Data listing =
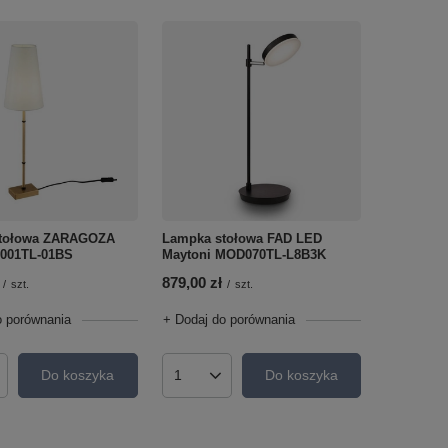
tołowa ZARAGOZA
Lampka stołowa FAD LED
H001TL-01BS
Maytoni MOD070TL-L8B3K
879,00 zł
/
szt.
/
szt.
o porównania
+ Dodaj do porównania
Do koszyka
Do koszyka
roduktów
Ilość produktów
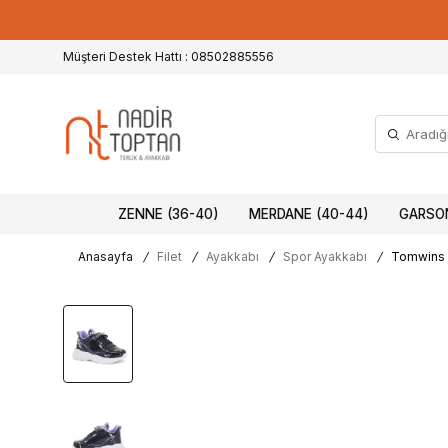
Müşteri Destek Hattı : 08502885556
ZENNE (36-40)
MERDANE (40-44)
GARSON
Anasayfa
/
Filet
/
Ayakkabı
/
Spor Ayakkabı
/
Tomwins F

Task description =
Rewrite the text from the listing, putting "Dodaj do koszyka" wherever "Do koszyka" appears and keeping every other line the same. Don't include the pictures.

Task output =
tołowa ZARAGOZA
Lampka stołowa FAD LED
H001TL-01BS
Maytoni MOD070TL-L8B3K
879,00 zł
/
szt.
/
szt.
o porównania
+ Dodaj do porównania
Dodaj do koszyka
Dodaj do koszyka
roduktów
Ilość produktów
Müşteri Destek Hattı : 08502885556
ZENNE (36-40)
MERDANE (40-44)
GARSON
Anasayfa
/
Filet
/
Ayakkabı
/
Spor Ayakkabı
/
Tomwins F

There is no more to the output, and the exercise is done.